Eine Führung durch die Ausstellung musste unter den gegebenen Umständen ausfallen. Tulga Beyerle, die Direktorin des MK&G, und Felix Krämer, Generaldirektor des Kunstpalast Düsseldorf, beschränkten sich auf eine Pressekonferenz, der wir Journalisten mit Nasen- und Mundschutz folgten, bevor wir die rund 140 ausgewählten Bilder selbst in Augenschein nehmen konnten.
Peter Lindbergh gilt als Fotograf der Supermodels, die er oft für Magazine wie Vogue und Vanity Fair abgelichtet hat, und Modefotos, fast ausschließlich in Schwarzweiß, dominieren auch die Ausstellung. Sie sollen offenbar für sich wirken, denn nähere Informationen zu seinen Bildern gibt Lindbergh als Kurator nicht preis – untold stories indeed. Nur das Jahr und die Namen der Abgebildeten nennen die Schilder, wobei deren Zuordnung zu den teils dicht an dicht gehängten Fotos ein vom Ausstellungsbesucher zu lösendes Rätsel bleibt. Andererseits ist es heute ja vielleicht wirklich nicht mehr relevant, für welchen Kunden Lindbergh die Models als Tarantino-Gangster inszenierte oder ihre Gesichter hinter Schweißermasken verbarg.
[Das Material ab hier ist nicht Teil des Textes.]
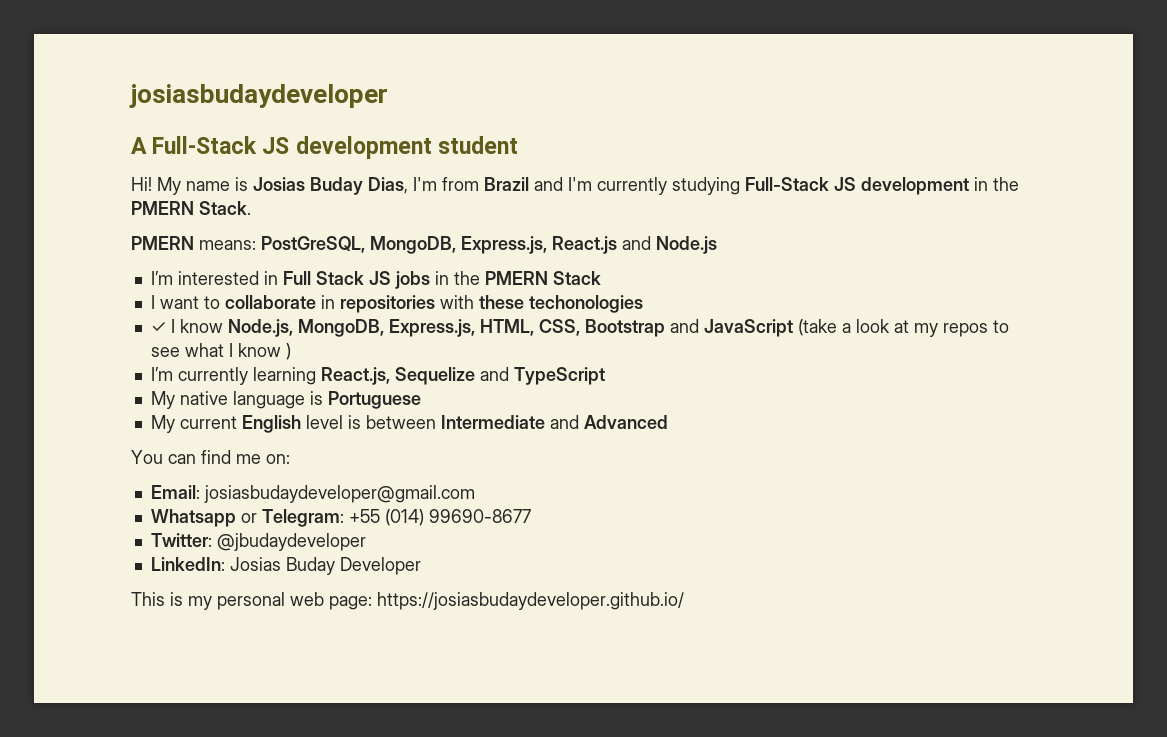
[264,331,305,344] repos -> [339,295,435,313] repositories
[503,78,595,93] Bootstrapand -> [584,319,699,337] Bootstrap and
Glamour sucht man hier vergeblich. Viele der grobkörnigen Schwarzweißbilder ähneln eher Schnappschüssen. Qualitätsfanatiker könnten befremdet sein, denn auch wenn nichts im Bild scharf ist, der Kameragurt vor der Linse einen Schatten wirft, oder ein Passant ins Bild läuft und Eva Herzigová dahinter kaum auszumachen ist, bleibt das Foto dennoch ausstellungswürdig.
Das nicht entspiegelte Glas der Bilderrahmen lässt die Fotos in einen Dialog treten, denn in jedem Bild spiegeln sich andere, die an der gegenüberliegenden Wand des Ausstellungsraums hängen.
Eine Bildserie Lindberghs fällt aus dem Rahmen, und das nicht so sehr, weil er hier auf Farbe gesetzt hat. Unter dem Titel „Testament“ sind Standbilder aus einem 30-minütigen Film zu sehen. Durch einen halbdurchlässigen Spiegel hat Lindbergh einen Todeskandidaten in einem US-Gefängnis aufgenommen, der über die gesamte Länge des Films sein eigenes Gesicht anschaut und so seine Mimik kontrolliert. Diesem Projekt, mit dem sich Lindbergh mit der Todesstrafe auseinandergesetzt hat, sind allein zwei Räume gewidmet, in denen neben den Porträts auch der gesamte Film gezeigt wird.
Im Taschen Verlag ist ein Katalog zur Ausstellung erschienen. Die dafür verlangten 60 Euro sind allerdings trotz des großen Formats ein Ärgernis. Das saugfähige Papier lässt die Fotos wenig brillant wirken; zudem sind die Seiten so dünn, dass die Bilder von der Rückseite durchscheinen. Und auch der Katalog gibt keinen näheren Aufschluss zu den einzelnen Aufnahmen.
Hallo Herr Hußmann,
die Papier“qualität“ des Katalogs hat mich auch geärgert, ein besseres Papier hätte ich auch als eine Art „haptische Würdigung“ des Werks empfunden. Aber der Hang zu „Zeitungspapier“ scheint ein Trend zu werden, s. den Katalog zu „The Lives and Loves of Images“ zur Biennale für aktuelle Fotografie in Mannheim, Ludwigshafen und Heidelberg.